--- Source passage ---

Did this over the past weekend. I removed the battery but not the battery tray. It took me a while to work out the plug, mostly because I was paranoid didn't want to break it and I also had a wire harness and some other hoses in the way. I had bought 1/2 inch tubing but it looks like the fill hole itself is 1/1 inch so the tubing wouldn't fit. I ended up using a funnel that had a flex hose attached to it. 

Anyway, because I had to undo a wire harness and removed the battery, and didn't want to start the car without the plug in place, I opted to fill er up with 3.5 quarts of MaxLife and seal it up before testing and checking. I didn't measure the old fluid but it was at least 3 quarts that came out. I didn't open the check plug and just left it with 3.5 new quarts in. I have a vagcom but didn't use it, just let the car warm up, shift in place for a few minutes to get the fluid working in the gears before I test drove. 

Right away the car shifted perfectly. Once early in the test drive I had it stick in second gear. I pulled over, shifted in place to work the fluid around again, and continued the test drive. It shifted perfectly the rest of the test drive. Note: prior to this procedure the car wouldn't shift out of second no matter how warm I let it get.

---

## What this task involves
Rewrite the fluid change account starting at "Did this over" and ending at "attached to it.", and swap "funnel" for "hand pump" in that span. You can ignore the entries that follow the text.

--- Raw records ---

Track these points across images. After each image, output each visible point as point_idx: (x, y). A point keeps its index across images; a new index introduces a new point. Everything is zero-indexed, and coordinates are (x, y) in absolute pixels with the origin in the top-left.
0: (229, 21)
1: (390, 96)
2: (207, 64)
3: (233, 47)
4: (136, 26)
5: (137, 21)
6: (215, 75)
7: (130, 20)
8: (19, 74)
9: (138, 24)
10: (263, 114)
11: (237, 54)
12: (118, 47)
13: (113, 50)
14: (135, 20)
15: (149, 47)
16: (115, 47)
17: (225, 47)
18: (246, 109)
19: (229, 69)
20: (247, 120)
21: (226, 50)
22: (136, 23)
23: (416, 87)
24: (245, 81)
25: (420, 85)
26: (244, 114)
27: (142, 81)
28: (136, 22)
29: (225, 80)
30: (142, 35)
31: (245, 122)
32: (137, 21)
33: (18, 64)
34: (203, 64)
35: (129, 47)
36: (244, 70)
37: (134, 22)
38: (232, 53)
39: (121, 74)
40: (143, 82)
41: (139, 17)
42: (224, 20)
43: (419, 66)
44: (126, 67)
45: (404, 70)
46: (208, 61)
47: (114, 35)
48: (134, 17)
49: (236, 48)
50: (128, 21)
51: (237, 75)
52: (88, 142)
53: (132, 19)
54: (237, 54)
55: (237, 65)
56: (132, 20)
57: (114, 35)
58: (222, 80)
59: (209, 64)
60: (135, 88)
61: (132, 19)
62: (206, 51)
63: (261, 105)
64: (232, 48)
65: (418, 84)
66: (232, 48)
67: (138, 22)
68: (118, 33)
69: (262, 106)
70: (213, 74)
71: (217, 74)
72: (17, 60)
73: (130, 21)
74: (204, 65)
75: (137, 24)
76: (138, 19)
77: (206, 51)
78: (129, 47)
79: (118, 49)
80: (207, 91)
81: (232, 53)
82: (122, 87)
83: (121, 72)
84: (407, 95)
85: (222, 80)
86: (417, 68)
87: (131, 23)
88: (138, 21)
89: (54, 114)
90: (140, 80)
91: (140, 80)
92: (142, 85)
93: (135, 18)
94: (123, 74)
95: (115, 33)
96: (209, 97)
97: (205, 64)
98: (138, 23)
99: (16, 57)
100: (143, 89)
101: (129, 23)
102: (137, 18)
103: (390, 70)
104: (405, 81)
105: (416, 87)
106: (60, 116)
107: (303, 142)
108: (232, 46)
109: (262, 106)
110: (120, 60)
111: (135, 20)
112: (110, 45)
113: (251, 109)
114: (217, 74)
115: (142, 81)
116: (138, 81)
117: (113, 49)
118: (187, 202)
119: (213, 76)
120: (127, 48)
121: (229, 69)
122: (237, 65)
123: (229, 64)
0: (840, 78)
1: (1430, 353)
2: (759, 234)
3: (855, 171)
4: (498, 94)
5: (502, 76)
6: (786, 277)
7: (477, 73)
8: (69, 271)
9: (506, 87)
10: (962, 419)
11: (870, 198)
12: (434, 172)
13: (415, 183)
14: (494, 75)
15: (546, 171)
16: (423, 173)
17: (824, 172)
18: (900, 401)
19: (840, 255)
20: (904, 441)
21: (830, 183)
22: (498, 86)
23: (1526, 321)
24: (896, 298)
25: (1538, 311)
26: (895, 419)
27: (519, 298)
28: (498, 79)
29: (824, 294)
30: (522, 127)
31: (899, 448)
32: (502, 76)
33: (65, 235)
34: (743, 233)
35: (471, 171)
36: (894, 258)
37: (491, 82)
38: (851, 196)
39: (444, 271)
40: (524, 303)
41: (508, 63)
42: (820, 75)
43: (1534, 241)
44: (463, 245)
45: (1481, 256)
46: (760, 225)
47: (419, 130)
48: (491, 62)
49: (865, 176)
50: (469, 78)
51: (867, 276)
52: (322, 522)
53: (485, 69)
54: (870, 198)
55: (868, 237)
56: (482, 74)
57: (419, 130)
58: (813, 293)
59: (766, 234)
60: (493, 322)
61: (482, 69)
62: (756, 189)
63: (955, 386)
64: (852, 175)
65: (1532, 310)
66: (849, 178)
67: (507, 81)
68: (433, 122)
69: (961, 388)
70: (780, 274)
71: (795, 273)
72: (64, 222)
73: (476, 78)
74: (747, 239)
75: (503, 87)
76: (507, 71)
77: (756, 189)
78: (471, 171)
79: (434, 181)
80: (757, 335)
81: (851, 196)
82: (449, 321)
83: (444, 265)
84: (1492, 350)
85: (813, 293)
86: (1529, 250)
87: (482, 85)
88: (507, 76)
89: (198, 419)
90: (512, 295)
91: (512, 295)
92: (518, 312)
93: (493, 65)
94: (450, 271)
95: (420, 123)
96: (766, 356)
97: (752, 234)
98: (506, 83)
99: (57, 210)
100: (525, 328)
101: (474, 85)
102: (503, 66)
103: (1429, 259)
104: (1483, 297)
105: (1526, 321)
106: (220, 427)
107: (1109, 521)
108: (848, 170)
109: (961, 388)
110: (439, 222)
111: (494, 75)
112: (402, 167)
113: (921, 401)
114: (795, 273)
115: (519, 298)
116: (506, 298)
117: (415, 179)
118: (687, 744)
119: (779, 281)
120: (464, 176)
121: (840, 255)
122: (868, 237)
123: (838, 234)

---

## Output
Did this over the past weekend. I removed the battery but not the battery tray. It took me a while to work out the plug, mostly because I was paranoid didn't want to break it and I also had a wire harness and some other hoses in the way. I had bought 1/2 inch tubing but it looks like the fill hole itself is 1/1 inch so the tubing wouldn't fit. I ended up using a hand pump that had a flex hose attached to it.